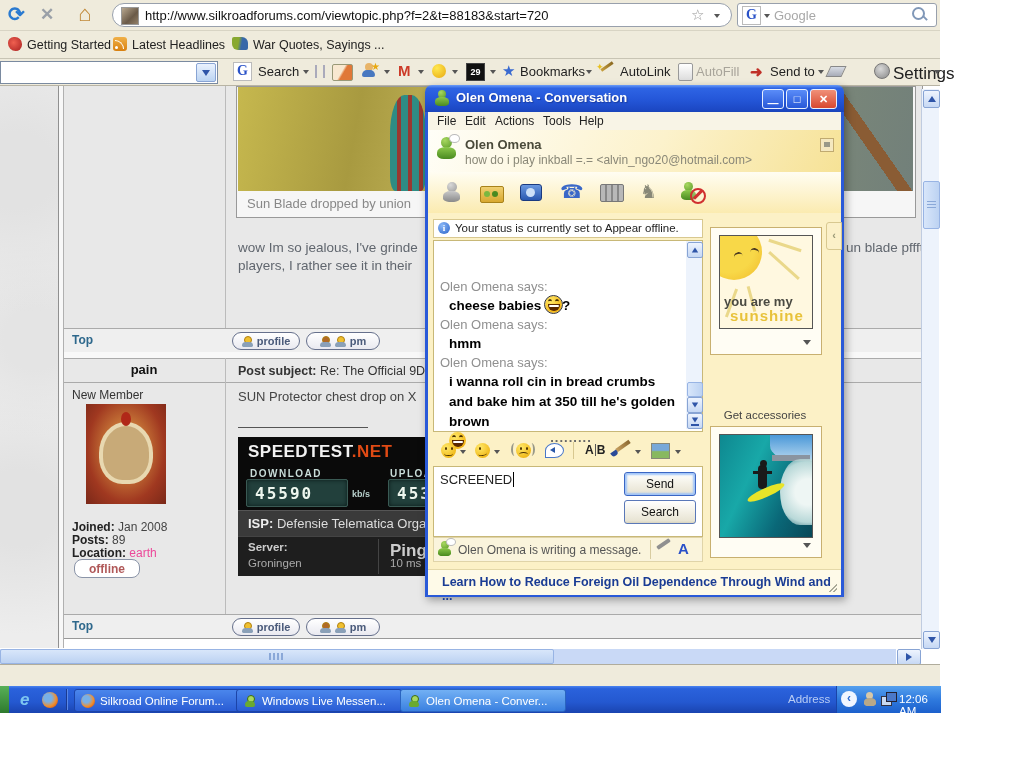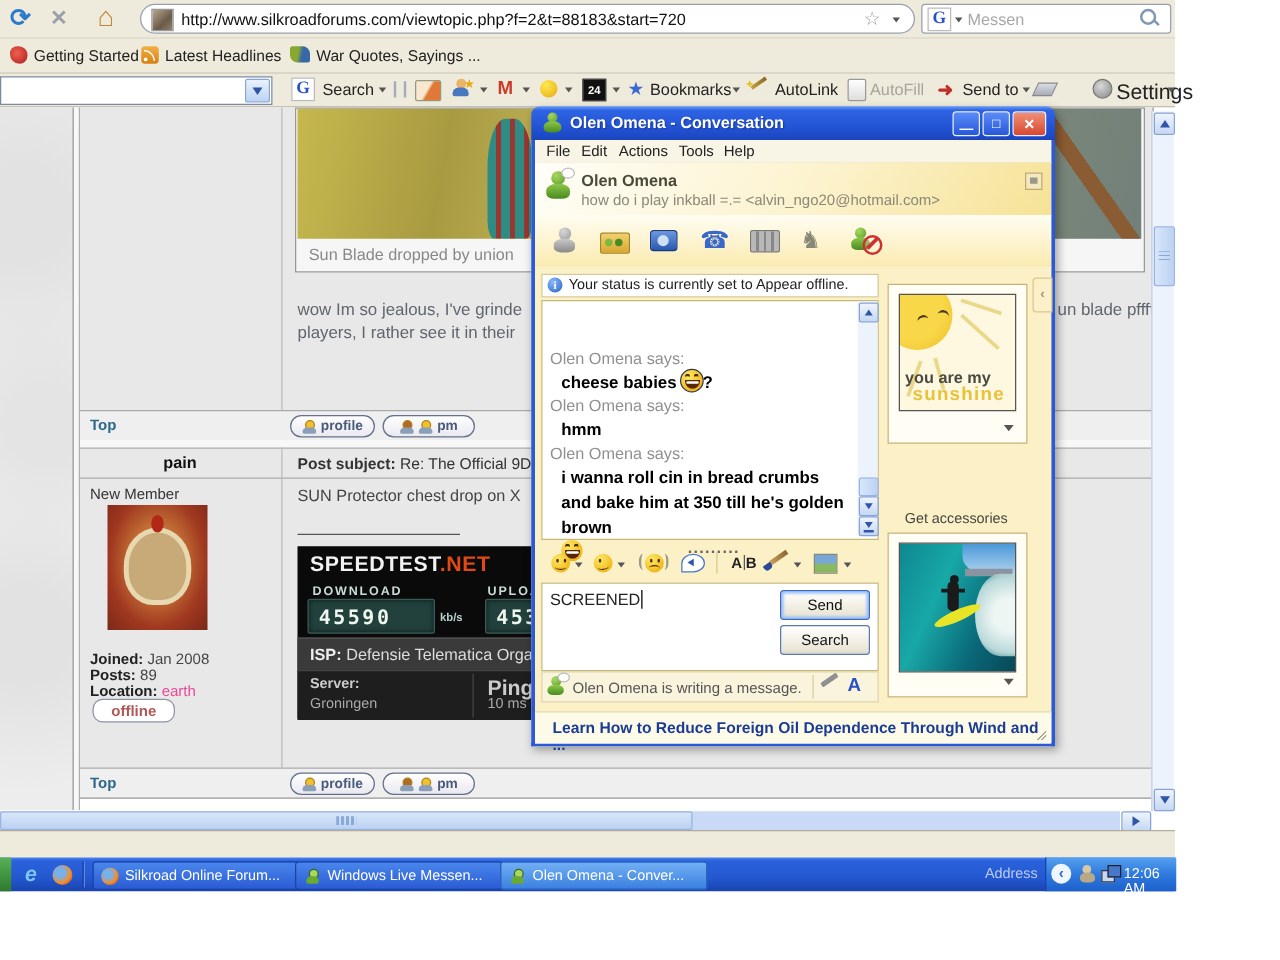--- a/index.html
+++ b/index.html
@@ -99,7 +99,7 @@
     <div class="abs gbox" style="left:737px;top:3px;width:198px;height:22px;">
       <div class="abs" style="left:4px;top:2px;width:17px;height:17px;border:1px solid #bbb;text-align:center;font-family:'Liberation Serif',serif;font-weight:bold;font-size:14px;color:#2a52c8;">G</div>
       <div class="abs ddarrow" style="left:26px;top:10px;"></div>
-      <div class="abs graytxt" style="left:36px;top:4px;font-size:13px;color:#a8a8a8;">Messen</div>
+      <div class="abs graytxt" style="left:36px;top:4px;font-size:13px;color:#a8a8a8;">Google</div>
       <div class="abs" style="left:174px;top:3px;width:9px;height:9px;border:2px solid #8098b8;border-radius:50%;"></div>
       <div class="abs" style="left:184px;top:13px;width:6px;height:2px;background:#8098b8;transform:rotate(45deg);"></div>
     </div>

=-=-=

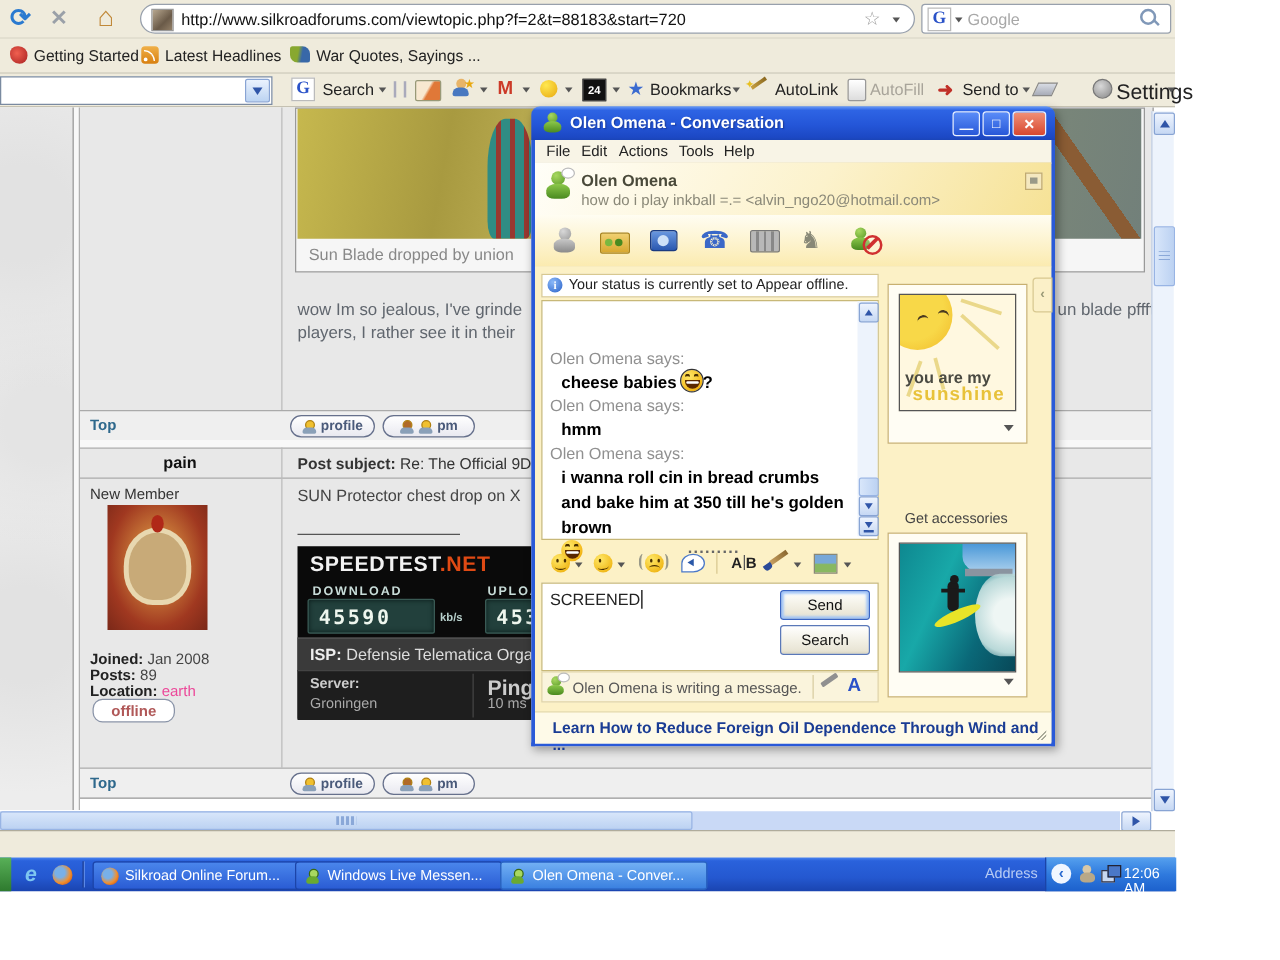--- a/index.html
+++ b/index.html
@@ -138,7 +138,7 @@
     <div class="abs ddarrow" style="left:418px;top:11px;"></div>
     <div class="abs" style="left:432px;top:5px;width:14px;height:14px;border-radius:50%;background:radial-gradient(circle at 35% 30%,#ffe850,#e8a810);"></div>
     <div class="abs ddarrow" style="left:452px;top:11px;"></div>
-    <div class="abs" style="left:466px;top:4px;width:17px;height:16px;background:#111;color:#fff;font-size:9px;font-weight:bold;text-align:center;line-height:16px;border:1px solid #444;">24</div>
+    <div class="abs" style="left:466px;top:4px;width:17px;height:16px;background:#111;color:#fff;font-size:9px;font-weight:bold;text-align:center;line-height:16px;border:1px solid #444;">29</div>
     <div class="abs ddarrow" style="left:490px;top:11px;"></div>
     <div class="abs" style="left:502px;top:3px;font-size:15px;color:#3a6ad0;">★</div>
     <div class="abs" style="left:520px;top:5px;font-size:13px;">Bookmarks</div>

=-=-=

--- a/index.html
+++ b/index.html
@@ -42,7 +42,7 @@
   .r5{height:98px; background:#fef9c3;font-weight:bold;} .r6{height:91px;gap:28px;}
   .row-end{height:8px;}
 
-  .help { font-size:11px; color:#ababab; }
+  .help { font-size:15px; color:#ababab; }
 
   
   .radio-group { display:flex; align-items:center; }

=-=-=

The task: Check each line of the records for "ababab" and copy the ones that contain it.

Task output:
-  .help { font-size:11px; color:#ababab; }
+  .help { font-size:15px; color:#ababab; }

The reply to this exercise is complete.